Chontosh sets up a command post in the sand and lights a cigarette. “It’s time for a defensive mind-set now,” he says, settling back to await the insurgents’ reaction. On a screen with a live satellite feed, he monitors movement in the surrounding area. There isn’t much to see. Word from headquarters is that communications intercepts suggest the insurgents thought this was in fact the big showdown and had congregated in the middle of the city. But other than random bursts of small-arms fire, which is met with heavy fusillades, there is little action at the soda factory. Chontosh meets with the 3/5 commander, Lieut. Colonel Patrick J. Malay. They agree that things are looking good, but Malay says, “Let’s not press our luck” by staying too long and “letting someone get lucky with a mortar.” Twenty minutes later, they head out.

By the end of last week’s mission, Marines and Iraqi soldiers began to relax the checkpoints they had set up around the city. The military gamesmanship in Ramadi and Fallujah gave the U.S. useful information about the insurgents but certainly did not eliminate them. Company commanders know it will be a long struggle and that this is only one piece of it. No single battle can settle everything.

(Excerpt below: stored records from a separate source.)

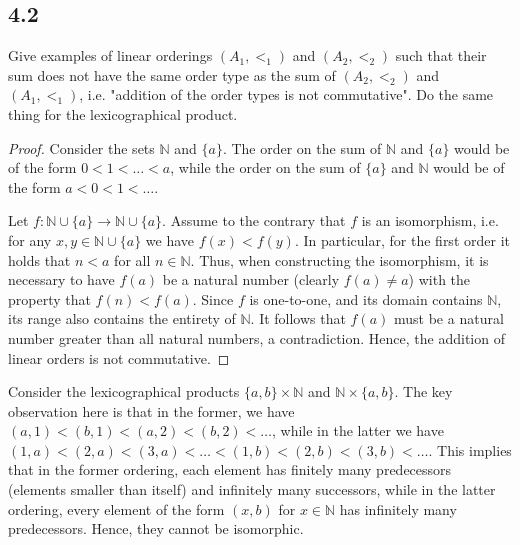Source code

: \subsection*{4.2}
Give examples of linear orderings $(A_1, <_1)$ and $(A_2, <_2)$ such that their sum does not have the same order type as the sum of $(A_2, <_2)$ and $(A_1, <_1)$, i.e. "addition of the order types is not commutative". Do the same thing for the lexicographical product.

\begin{proof}
Consider the sets $\mathbb{N}$ and $\{a\}$. The order on the sum of $\mathbb{N}$ and $\{a\}$ would be of the form $0<1<\dots<a$, while the order on the sum of $\{a\}$ and $\mathbb{N}$ would be of the form $a < 0< 1< \dots$.

Let $f : \mathbb{N} \cup \{a\} \rightarrow \mathbb{N} \cup \{a\}$. Assume to the contrary that $f$ is an isomorphism, i.e. for any $x,y \in \mathbb{N} \cup \{a\}$ we have $f(x) < f(y)$. In particular, for the first order it holds that $n < a$ for all $n \in \mathbb{N}$. Thus, when constructing the isomorphism, it is necessary to have $f(a)$ be a natural number (clearly $f(a) \neq a$) with the property that $f(n) < f(a)$. Since $f$ is one-to-one, and its domain contains $\mathbb{N}$, its range also contains the entirety of $\mathbb{N}$. It follows that $f(a)$ must be a natural number greater than all natural numbers, a contradiction. Hence, the addition of linear orders is not commutative.

\end{proof}

Consider the lexicographical products $\{a,b\} \times \mathbb{N}$ and  $\mathbb{N} \times \{a,b\}$. The key observation here is that in the former, we have $(a, 1) < (b, 1) < (a, 2) < (b, 2) < \dots$, while in the latter we have $(1, a) < (2, a) < (3, a) < \dots < (1, b) < (2, b) < (3,b) < \dots$. This implies that in the former ordering, each element has finitely many predecessors (elements smaller than itself) and infinitely many successors, while in the latter ordering, every element of the form $(x, b)$ for $x \in \mathbb{N}$ has infinitely many predecessors. Hence, they cannot be isomorphic.


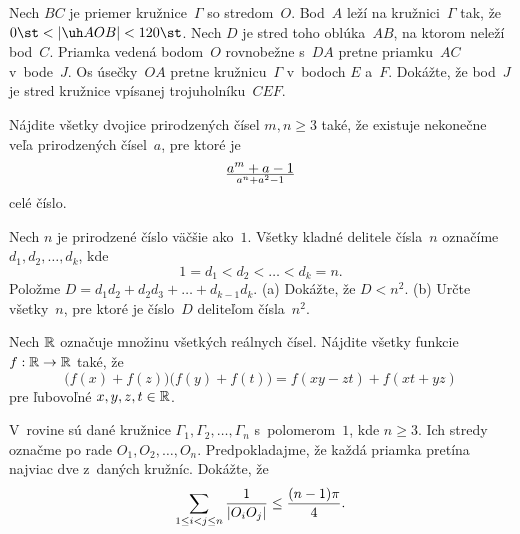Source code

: {%
Nech $BC$ je priemer kružnice~${\Gamma}$ so stredom~$O$. Bod~$A$
leží na kružnici~$\Gamma$ tak, že $0\st<|\uh AOB|<120\st$.
Nech $D$ je stred toho oblúka~$AB$, na ktorom neleží bod~$C$.
Priamka vedená bodom~$O$ rovnobežne s~$DA$ pretne priamku~$AC$
v~bode~$J$. Os úsečky~$OA$ pretne kružnicu~$\Gamma$ v~bodoch $E$
a~$F$. Dokážte, že bod~$J$ je stred kružnice vpísanej trojuholníku~$CEF$.}

{%
Nájdite všetky dvojice prirodzených čísel $m,n\geq3$ také, že
existuje nekonečne veľa prirodzených čísel~$a$, pre ktoré je
$$
a^m+a-1\over a^n+a^2-1
$$
celé číslo.}

{%
Nech $n$ je prirodzené číslo väčšie ako~$1$. Všetky kladné delitele
čísla~$n$ označíme $d_1,d_2,\ldots,d_k$, kde
$$
1=d_1<d_2<\dots<d_k=n.
$$
Položme $D=d_1d_2+d_2d_3+\dots+d_{k-1}d_k$.
\ite(a) Dokážte, že $D<n^2$.
\ite(b) Určte všetky~$n$, pre ktoré je číslo~$D$ deliteľom
        čísla~$n^2$.}

{%
Nech $\Bbb R$ označuje množinu všetkých reálnych čísel. Nájdite všetky
funkcie $f:\Bbb R\to\Bbb R$ také, že
$$
\bigl(f(x)+f(z)\bigr)\bigl(f(y)+f(t)\bigr)=f(xy-zt)+f(xt+yz)
$$
pre ľubovoľné $x,y,z,t\in\Bbb R$.}

{%
V~rovine sú dané kružnice $\Gamma_1,\Gamma_2,\dots,\Gamma_n$
s~polomerom~$1$, kde $n\geq3$. Ich stredy označme po rade
$O_1,O_2,\dots,O_n$. Predpokladajme, že každá priamka pretína
najviac dve z~daných kružníc. Dokážte, že
$$
\sum_{1\leq i<j\leq n}{1\over |O_iO_j|}\leq{(n-1)\pi\over4}.
$$}

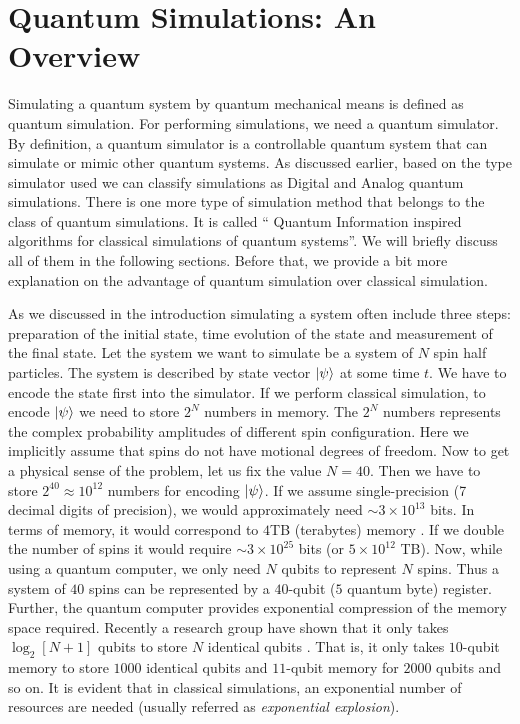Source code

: \documentclass[12pt,a4paper]{report}
\begin{document}
\newpage
\thispagestyle{empty}
\mbox{}
\newpage
\chapter{Quantum Simulations: An Overview}\label{sec1}

Simulating a quantum system by quantum mechanical means is defined as quantum simulation. For performing simulations, we need a quantum simulator.  By definition, a quantum simulator is a controllable quantum system that can simulate or mimic other quantum systems. As discussed earlier, based on the type simulator used we can classify simulations as Digital and Analog quantum simulations. There is one more type of simulation method that belongs to the class of quantum simulations. It is called “ Quantum Information inspired algorithms for classical simulations of quantum systems”. We will briefly discuss all of them in the following sections. Before that, we provide a bit more explanation on the advantage of quantum simulation over classical simulation.

As we discussed in the introduction simulating a system often include three steps: preparation of the initial state, time evolution of the state and measurement of the final state. Let the system we want to simulate be a system of $N$ spin half particles. The system is described by state vector $\ket{\psi}$ at some time $t$. We have to encode the state first into the simulator.  If we perform classical simulation, to encode $\ket{\psi}$ we need to store $2^{N}$ numbers in memory. The $2^{N}$ numbers represents the complex probability amplitudes of different spin configuration. Here we implicitly assume that spins do not have motional degrees of freedom. Now to get a physical sense of the problem, let us fix the value $N=40$. Then we have to store $2^{40} \approx 10^{12}$ numbers for encoding $\ket{\psi}$. If we assume single-precision (7 decimal digits of precision), we would approximately need $\sim 3 \times 10^{13}$ bits. In terms of memory, it would correspond to $4$TB (terabytes) memory \cite{lloyd}\cite{georgescu}. If we double the number of spins it would require $\sim 3 \times 10^{25}$ bits (or $5 \times 10^{12}$ TB). Now, while using a quantum computer, we only need $N$ qubits to represent $N$ spins. Thus a system of $40$ spins can be represented by a $40$-qubit ($5$ quantum byte) register. Further, the quantum computer provides exponential compression of the memory space required. Recently a research group have shown that it only takes $\log_{2} [N+1]$ qubits to store $N$ identical qubits \cite{rozema}. That is, it only takes $10$-qubit memory to store $1000$ identical qubits and $11$-qubit memory for $2000$ qubits and so on. It is evident that in classical simulations, an exponential number of resources are needed (usually referred as \emph{exponential explosion}).
\end{document}
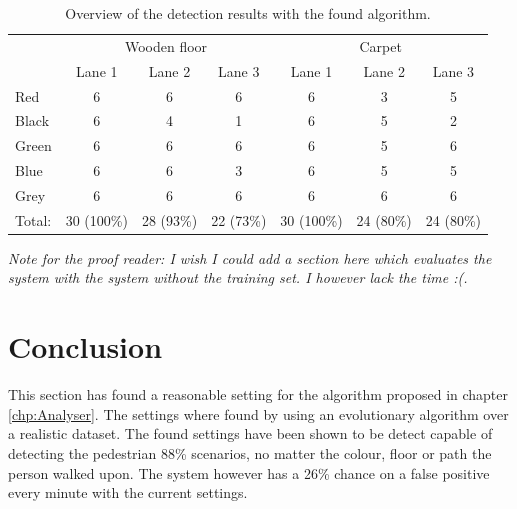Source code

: \begin{table}[]
	\centering
	\begin{tabular}{l|ccc|ccc}
		& \multicolumn{3}{c|}{Wooden floor}  & \multicolumn{3}{c|}{Carpet}        \\
		& Lane 1     & Lane 2    & Lane 3    & Lane 1     & Lane 2    & Lane 3    \\ \hline
		Red    & 6          & 6         & 6         & 6          & 3         & 5         \\
		Black  & 6          & 4         & 1         & 6          & 5         & 2         \\
		Green  & 6          & 6         & 6         & 6          & 5         & 6         \\
		Blue   & 6          & 6         & 3         & 6          & 5         & 5         \\
		Grey   & 6          & 6         & 6         & 6          & 6         & 6         \\ \hline
		Total: & 30 (100\%) & 28 (93\%) & 22 (73\%) & 30 (100\%) & 24 (80\%) & 24 (80\%)
	\end{tabular}
	\caption{Overview of the detection results with the found algorithm.\label{tbl:algresults}}
\end{table}
\emph{\color{red} Note for the proof reader: I wish I could add a section here which evaluates the system with the system without the training set. I however lack the time :(.} 
\\
\section{Conclusion}
This section has found a reasonable setting for the algorithm proposed in chapter \ref{chp:Analyser}. The settings where found by using an evolutionary algorithm over a realistic dataset. The found settings have been shown to be detect capable of detecting the pedestrian 88\% scenarios, no matter the colour, floor or path the person walked upon. The system however has a 26\% chance on a false positive every minute with the current settings.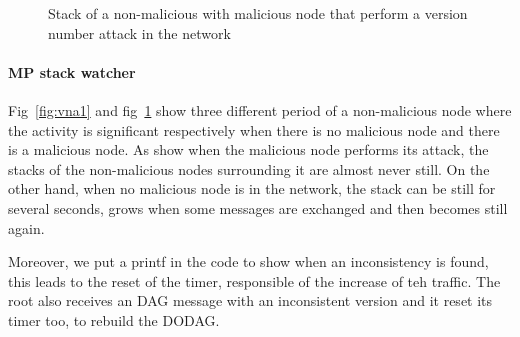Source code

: \documentclass{report}
\begin{document}
\begin{figure}
    \caption{Stack of a non-malicious with malicious node that perform
    a version number attack in the network}
\label{fig:vna2}
\end{figure}

\paragraph{MP stack watcher}
Fig~\ref{fig:vna1} and fig~\ref{fig:vna2} show
three different period of a non-malicious node
where the activity is significant respectively when there is no
malicious node and there is a malicious node.
As show when the malicious node performs its attack, the stacks of the
non-malicious nodes surrounding it are almost never still. On the other
hand, when no malicious node is in the network, the stack can be still
for several seconds, grows when some messages are exchanged and then
becomes still again.

Moreover, we put a printf in the code to show when an inconsistency is
found, this leads to the reset of the timer, responsible of the increase
of teh traffic. The root also receives an DAG message with an
inconsistent version and it reset its timer too, to rebuild the \textsc{DODAG}.\\
\end{document}

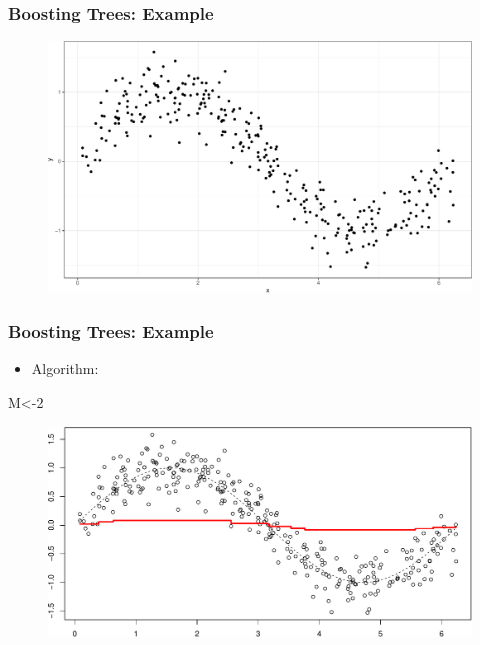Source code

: \documentclass[
  shownotes,
  xcolor={svgnames},
  hyperref={colorlinks,citecolor=DarkBlue,linkcolor=DarkRed,urlcolor=DarkBlue}
  , aspectratio=169]{beamer}
\newenvironment{Shaded}{\begin{snugshade}}{\end{snugshade}}
\newcommand{\DecValTok}[1]{\textcolor[rgb]{0.00,0.00,0.81}{#1}}
\newcommand{\NormalTok}[1]{#1}
\begin{document}
\begin{frame}[fragile]
\frametitle{Boosting Trees: Example}
\begin{figure}[H] \centering
            \captionsetup{justification=centering}
              \includegraphics[scale=0.5]{figures/unnamed-chunk-3-1.pdf}
 \end{figure}


 \end{frame}
\begin{frame}
\frametitle{Boosting Trees: Example}

\begin{itemize}
\item Algorithm:
\end{itemize}

\begin{Shaded}
\begin{Highlighting}[]
\NormalTok{M\textless{}{-}}\DecValTok{2}
\end{Highlighting}
\end{Shaded}

\begin{figure}[H] \centering
            \captionsetup{justification=centering}
              \includegraphics[scale=0.5]{figures/unnamed-chunk-5-1.pdf}
 \end{figure}

 \end{frame}
\end{document}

The U.S. believes its Fallujah bombing campaign has killed some top al-Zarqawi operatives, and military officials hope the latest mission will hamper his network’s ability to operate. But the insurgency has shown a clear ability to regenerate itself after losses. And the rebels continue to adapt their tactics, adding TNT to their IEDs, for instance, to make them more lethal. In Ramadi they have begun attacking more at night; in Fallujah they have dug into defensive positions. A U.S. military battle-planning officer in Fallujah says the raid left a “big intel wake,” information that will be useful later, he says, when the military moves to retake the city. No one can say when that will be. Corpsman Scott Pribble, a Navy medic with the 3/5, had said before last week’s operation that he hoped he wouldn’t be busy that night. He wasn’t. But when asked about the eventual fight for control of Fallujah, he said, “Oh, we’ll be busy then.”